• _Collected data_
BEGIN

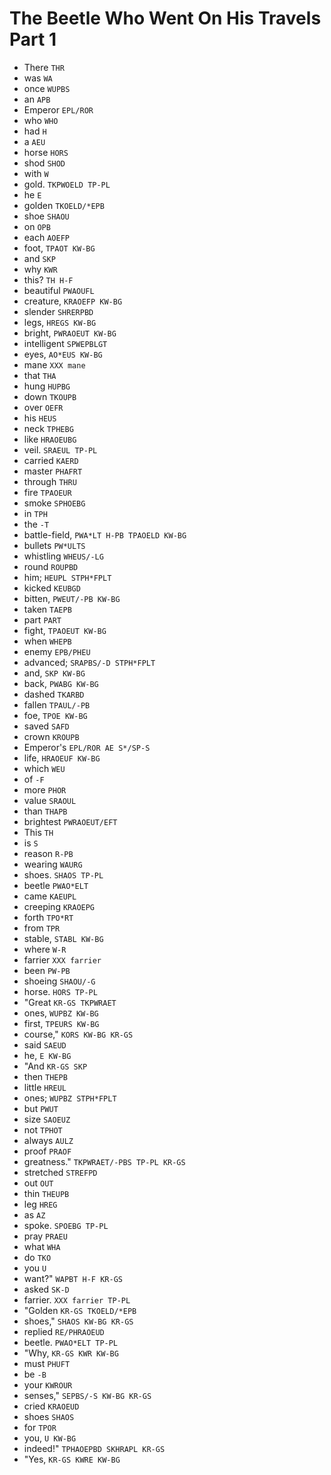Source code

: # The Beetle Who Went On His Travels Part 1

* There `THR`
* was `WA`
* once `WUPBS`
* an `APB`
* Emperor `EPL/ROR`
* who `WHO`
* had `H`
* a `AEU`
* horse `HORS`
* shod `SHOD`
* with `W`
* gold. `TKPWOELD TP-PL`
* he `E`
* golden `TKOELD/*EPB`
* shoe `SHAOU`
* on `OPB`
* each `AOEFP`
* foot, `TPAOT KW-BG`
* and `SKP`
* why `KWR`
* this? `TH H-F`
* beautiful `PWAOUFL`
* creature, `KRAOEFP KW-BG`
* slender `SHRERPBD`
* legs, `HREGS KW-BG`
* bright, `PWRAOEUT KW-BG`
* intelligent `SPWEPBLGT`
* eyes, `AO*EUS KW-BG`
* mane `XXX mane`
* that `THA`
* hung `HUPBG`
* down `TKOUPB`
* over `OEFR`
* his `HEUS`
* neck `TPHEBG`
* like `HRAOEUBG`
* veil. `SRAEUL TP-PL`
* carried `KAERD`
* master `PHAFRT`
* through `THRU`
* fire `TPAOEUR`
* smoke `SPHOEBG`
* in `TPH`
* the `-T`
* battle-field, `PWA*LT H-PB TPAOELD KW-BG`
* bullets `PW*ULTS`
* whistling `WHEUS/-LG`
* round `ROUPBD`
* him; `HEUPL STPH*FPLT`
* kicked `KEUBGD`
* bitten, `PWEUT/-PB KW-BG`
* taken `TAEPB`
* part `PART`
* fight, `TPAOEUT KW-BG`
* when `WHEPB`
* enemy `EPB/PHEU`
* advanced; `SRAPBS/-D STPH*FPLT`
* and, `SKP KW-BG`
* back, `PWABG KW-BG`
* dashed `TKARBD`
* fallen `TPAUL/-PB`
* foe, `TPOE KW-BG`
* saved `SAFD`
* crown `KROUPB`
* Emperor's `EPL/ROR AE S*/SP-S`
* life, `HRAOEUF KW-BG`
* which `WEU`
* of `-F`
* more `PHOR`
* value `SRAOUL`
* than `THAPB`
* brightest `PWRAOEUT/EFT`
* This `TH`
* is `S`
* reason `R-PB`
* wearing `WAURG`
* shoes. `SHAOS TP-PL`
* beetle `PWAO*ELT`
* came `KAEUPL`
* creeping `KRAOEPG`
* forth `TPO*RT`
* from `TPR`
* stable, `STABL KW-BG`
* where `W-R`
* farrier `XXX farrier`
* been `PW-PB`
* shoeing `SHAOU/-G`
* horse. `HORS TP-PL`
* "Great `KR-GS TKPWRAET`
* ones, `WUPBZ KW-BG`
* first, `TPEURS KW-BG`
* course," `KORS KW-BG KR-GS`
* said `SAEUD`
* he, `E KW-BG`
* "And `KR-GS SKP`
* then `THEPB`
* little `HREUL`
* ones; `WUPBZ STPH*FPLT`
* but `PWUT`
* size `SAOEUZ`
* not `TPHOT`
* always `AULZ`
* proof `PRAOF`
* greatness." `TKPWRAET/-PBS TP-PL KR-GS`
* stretched `STREFPD`
* out `OUT`
* thin `THEUPB`
* leg `HREG`
* as `AZ`
* spoke. `SPOEBG TP-PL`
* pray `PRAEU`
* what `WHA`
* do `TKO`
* you `U`
* want?" `WAPBT H-F KR-GS`
* asked `SK-D`
* farrier. `XXX farrier TP-PL`
* "Golden `KR-GS TKOELD/*EPB`
* shoes," `SHAOS KW-BG KR-GS`
* replied `RE/PHRAOEUD`
* beetle. `PWAO*ELT TP-PL`
* "Why, `KR-GS KWR KW-BG`
* must `PHUFT`
* be `-B`
* your `KWROUR`
* senses," `SEPBS/-S KW-BG KR-GS`
* cried `KRAOEUD`
* shoes `SHAOS`
* for `TPOR`
* you, `U KW-BG`
* indeed!" `TPHAOEPBD SKHRAPL KR-GS`
* "Yes, `KR-GS KWRE KW-BG`
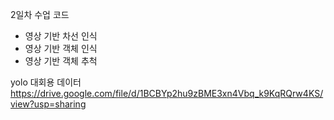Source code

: 2일차 수업 코드
 - 영상 기반 차선 인식
 - 영상 기반 객체 인식
 - 영상 기반 객체 추척


yolo 대회용 데이터
https://drive.google.com/file/d/1BCBYp2hu9zBME3xn4Vbq_k9KqRQrw4KS/view?usp=sharing

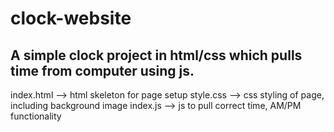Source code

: # clock-website
A simple clock project in html/css which pulls time from computer using js.
-------------------------------------------------------------------------------
index.html --> html skeleton for page setup
style.css  --> css styling of page, including background image
index.js   --> js to pull correct time, AM/PM functionality
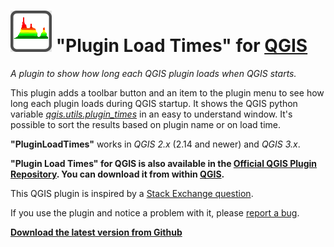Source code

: # ![icon](https://github.com/mstuyts/Plugin-Load-Times/blob/master/PluginLoadTimes/icon.png?raw=true) "Plugin Load Times" for [QGIS](http://qgis.org)
*A plugin to show how long each QGIS plugin loads when QGIS starts.*

This plugin adds a toolbar button and an item to the plugin menu to see how long each plugin loads during QGIS startup. It shows the QGIS python variable *[qgis.utils.plugin_times](https://github.com/qgis/QGIS/blob/b1b647349ac5d43a6f0b1a308dd7480f11dded63/python/utils.py#L358)* in an easy to understand window. It's possible to sort the results based on plugin name or on load time.

**"PluginLoadTimes"** works in *QGIS 2.x* (2.14 and newer) and *QGIS 3.x*.  

**"Plugin Load Times" for QGIS is also available in the [Official QGIS Plugin Repository](http://plugins.qgis.org/plugins/PluginLoadTimes/). You can download it from within [QGIS](http://qgis.org).**

This QGIS plugin is inspired by a [Stack Exchange question](http://gis.stackexchange.com/questions/209129/how-to-tell-which-qgis-plugins-are-slow-to-load/209131).

If you use the plugin and notice a problem with it, please [report a bug](https://github.com/mstuyts/Plugin-Load-Times/issues).

**[Download the latest version from Github](https://github.com/mstuyts/Plugin-Load-Times/releases/latest)**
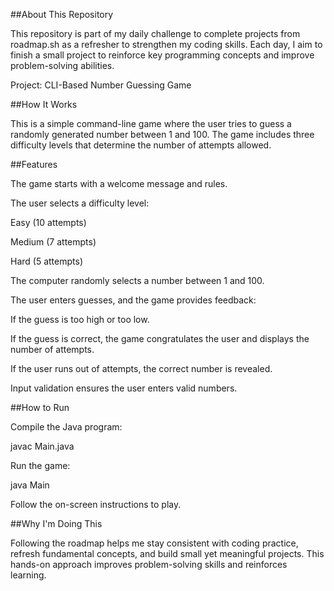 ##About This Repository

This repository is part of my daily challenge to complete projects from roadmap.sh as a refresher to strengthen my coding skills. Each day, I aim to finish a small project to reinforce key programming concepts and improve problem-solving abilities.

Project: CLI-Based Number Guessing Game

##How It Works

This is a simple command-line game where the user tries to guess a randomly generated number between 1 and 100. The game includes three difficulty levels that determine the number of attempts allowed.

##Features

The game starts with a welcome message and rules.

The user selects a difficulty level:

Easy (10 attempts)

Medium (7 attempts)

Hard (5 attempts)

The computer randomly selects a number between 1 and 100.

The user enters guesses, and the game provides feedback:

If the guess is too high or too low.

If the guess is correct, the game congratulates the user and displays the number of attempts.

If the user runs out of attempts, the correct number is revealed.

Input validation ensures the user enters valid numbers.

##How to Run

Compile the Java program:

javac Main.java

Run the game:

java Main

Follow the on-screen instructions to play.

##Why I'm Doing This

Following the roadmap helps me stay consistent with coding practice, refresh fundamental concepts, and build small yet meaningful projects. This hands-on approach improves problem-solving skills and reinforces learning.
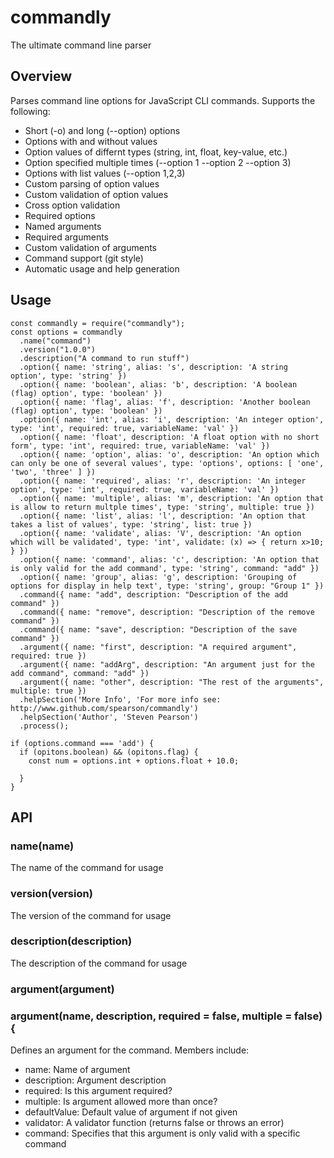# commandly

The ultimate command line parser

## Overview

Parses command line options for JavaScript CLI commands.  Supports the following:
* Short (-o) and long (--option) options
* Options with and without values
* Option values of differnt types (string, int, float, key-value, etc.)
* Option specified multiple times (--option 1 --option 2 --option 3)
* Options with list values (--option 1,2,3)
* Custom parsing of option values
* Custom validation of option values
* Cross option validation
* Required options
* Named arguments
* Required arguments
* Custom validation of arguments
* Command support (git style)
* Automatic usage and help generation

## Usage
    const commandly = require("commandly");
    const options = commandly
      .name("command")
      .version("1.0.0")
      .description("A command to run stuff")
      .option({ name: 'string', alias: 's', description: 'A string option', type: 'string' })
      .option({ name: 'boolean', alias: 'b', description: 'A boolean (flag) option', type: 'boolean' })
      .option({ name: 'flag', alias: 'f', description: 'Another boolean (flag) option', type: 'boolean' })
      .option({ name: 'int', alias: 'i', description: 'An integer option', type: 'int', required: true, variableName: 'val' })
      .option({ name: 'float', description: 'A float option with no short form', type: 'int', required: true, variableName: 'val' })
      .option({ name: 'option', alias: 'o', description: 'An option which can only be one of several values', type: 'options', options: [ 'one', 'two', 'three' ] })
      .option({ name: 'required', alias: 'r', description: 'An integer option', type: 'int', required: true, variableName: 'val' })
      .option({ name: 'multiple', alias: 'm', description: 'An option that is allow to return multple times', type: 'string', multiple: true })
      .option({ name: 'list', alias: 'l', description: 'An option that takes a list of values', type: 'string', list: true })
      .option({ name: 'validate', alias: 'V', description: 'An option which will be validated', type: 'int', validate: (x) => { return x>10; } })
      .option({ name: 'command', alias: 'c', description: 'An option that is only valid for the add command', type: 'string', command: "add" })
      .option({ name: 'group', alias: 'g', description: 'Grouping of options for display in help text', type: 'string', group: "Group 1" })
      .command({ name: "add", description: "Description of the add command" })
      .command({ name: "remove", description: "Description of the remove command" })
      .command({ name: "save", description: "Description of the save command" })
      .argument({ name: "first", description: "A required argument", required: true })
      .argument({ name: "addArg", description: "An argument just for the add command", command: "add" })
      .argument({ name: "other", description: "The rest of the arguments", multiple: true })
      .helpSection('More Info', 'For more info see: http://www.github.com/spearson/commandly')
      .helpSection('Author', 'Steven Pearson')
      .process();

    if (options.command === 'add') {
      if (opitons.boolean) && (opitons.flag) {
        const num = options.int + options.float + 10.0;

      }
    }

## API

### name(name)
The name of the command for usage

### version(version)
The version of the command for usage

### description(description)
The description of the command for usage

### argument(argument)
### argument(name, description, required = false, multiple = false) {
Defines an argument for the command. Members include:
   * name: Name of argument
   * description: Argument description
   * required: Is this argument required?
   * multiple: Is argument allowed more than once?
   * defaultValue: Default value of argument if not given
   * validator: A validator function (returns false or throws an error)
   * command: Specifies that this argument is only valid with a specific command

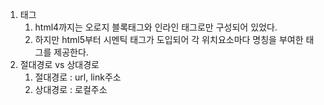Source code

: 1. 태그
   1. html4까지는 오로지 블록태그와 인라인 태그로만 구성되어 있었다.
   2. 하지만 html5부터 시멘틱 태그가 도입되어 각 위치요소마다 명칭을 부여한 태그를 제공한다.
2. 절대경로 vs 상대경로
   1. 절대경로 : url, link주소
   2. 상대경로 : 로컬주소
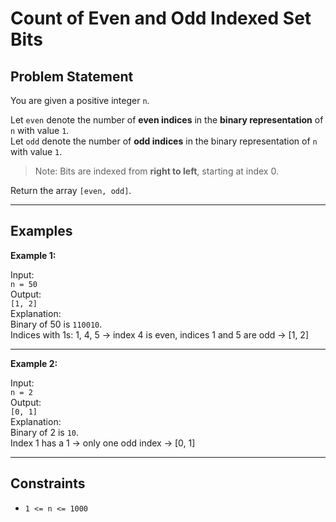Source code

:# Count of Even and Odd Indexed Set Bits

## Problem Statement

You are given a positive integer `n`.

Let `even` denote the number of **even indices** in the **binary representation** of `n` with value `1`.  
Let `odd` denote the number of **odd indices** in the binary representation of `n` with value `1`.

> Note: Bits are indexed from **right to left**, starting at index 0.

Return the array `[even, odd]`.

---

## Examples

**Example 1:**

Input:  
`n = 50`  
Output:  
`[1, 2]`  
Explanation:  
Binary of 50 is `110010`.  
Indices with 1s: 1, 4, 5 → index 4 is even, indices 1 and 5 are odd → [1, 2]

---

**Example 2:**

Input:  
`n = 2`  
Output:  
`[0, 1]`  
Explanation:  
Binary of 2 is `10`.  
Index 1 has a 1 → only one odd index → [0, 1]

---

## Constraints

- `1 <= n <= 1000`
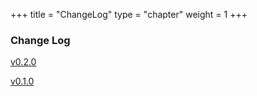 +++
title = "ChangeLog"
type = "chapter"
weight = 1
+++

### Change Log

   [v0.2.0 ](Version-0.2.0/)

   [v0.1.0 ](Version-0.1.0/)

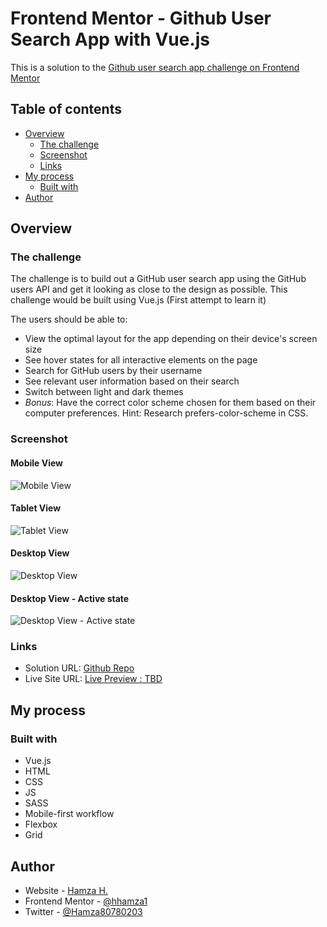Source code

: # Frontend Mentor - Github User Search App with Vue.js

This is a solution to the [Github user search app challenge on Frontend Mentor](https://www.frontendmentor.io/challenges/github-user-search-app-Q09YOgaH6)

## Table of contents

- [Overview](#overview)
  - [The challenge](#the-challenge)
  - [Screenshot](#screenshot)
  - [Links](#links)
- [My process](#my-process)
  - [Built with](#built-with)
- [Author](#author)

## Overview

### The challenge

The challenge is to build out a GitHub user search app using the GitHub users API and get it looking as close to the design as possible. This challenge would be built using Vue.js (First attempt to learn it)

The users should be able to:

- View the optimal layout for the app depending on their device's screen size
- See hover states for all interactive elements on the page
- Search for GitHub users by their username
- See relevant user information based on their search
- Switch between light and dark themes
- *Bonus*: Have the correct color scheme chosen for them based on their computer preferences. Hint: Research prefers-color-scheme in CSS.

### Screenshot

#### Mobile View
![Mobile View](./screenshots/mobile-view.png)

#### Tablet View
![Tablet View](./screenshots/tablet-view.png)

#### Desktop View
![Desktop View](./screenshots/desktop-view.png)

#### Desktop View - Active state
![Desktop View - Active state](./screenshots/desktop-active-state.png)

### Links

- Solution URL: [Github Repo](https://github.com/hhamza1/fem-github-user-search-app)
- Live Site URL: [Live Preview : TBD](#)

## My process

### Built with

- Vue.js
- HTML
- CSS
- JS
- SASS
- Mobile-first workflow
- Flexbox
- Grid

## Author

- Website - [Hamza H.](https://roverhollow-yetqlu-3881733548360.stormkit.dev/)
- Frontend Mentor - [@hhamza1](https://www.frontendmentor.io/profile/hhamza1)
- Twitter - [@Hamza80780203](https://twitter.com/Hamza80780203)
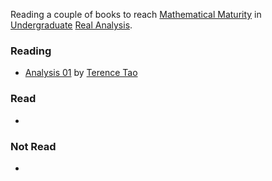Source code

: Reading a couple of books to reach [Mathematical Maturity](https://en.wikipedia.org/wiki/Mathematical_maturity) in [Undergraduate](https://en.wikipedia.org/wiki/Undergraduate_education) [Real Analysis](https://en.wikipedia.org/wiki/Real_analysis).

### Reading

* [Analysis 01](https://link.springer.com/book/10.1007/978-981-19-7261-4) by [Terence Tao](https://www.math.ucla.edu/~tao/)

### Read

*

### Not Read

*
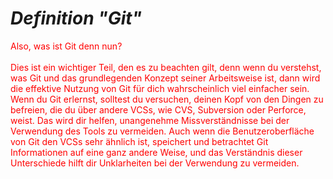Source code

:# <b><i>Definition "Git"</i></b>

<font color="red">Also, was ist Git denn nun?</color>
<br></br>
Dies ist ein wichtiger Teil, den es zu beachten gilt, denn wenn du verstehst, was Git und das grundlegenden Konzept seiner Arbeitsweise ist, dann wird die effektive Nutzung von Git für dich wahrscheinlich viel einfacher sein. Wenn du Git erlernst, solltest du versuchen, deinen Kopf von den Dingen zu befreien, die du über andere VCSs, wie CVS, Subversion oder Perforce, weist. Das wird dir helfen, unangenehme Missverständnisse bei der Verwendung des Tools zu vermeiden. Auch wenn die Benutzeroberfläche von Git den VCSs sehr ähnlich ist, speichert und betrachtet Git Informationen auf eine ganz andere Weise, und das Verständnis dieser Unterschiede hilft dir Unklarheiten bei der Verwendung zu vermeiden.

END

• _WHAT IS EXPECTED_
Express the lines of the material between the line containing "Parses command line" and the line containing "and help generation", both included, as a JSON list of strings with one string per line and blank lines omitted.

• _RESPONSE TO THE TASK_
[
  "Parses command line options for JavaScript CLI commands.  Supports the following:",
  "* Short (-o) and long (--option) options",
  "* Options with and without values",
  "* Option values of differnt types (string, int, float, key-value, etc.)",
  "* Option specified multiple times (--option 1 --option 2 --option 3)",
  "* Options with list values (--option 1,2,3)",
  "* Custom parsing of option values",
  "* Custom validation of option values",
  "* Cross option validation",
  "* Required options",
  "* Named arguments",
  "* Required arguments",
  "* Custom validation of arguments",
  "* Command support (git style)",
  "* Automatic usage and help generation"
]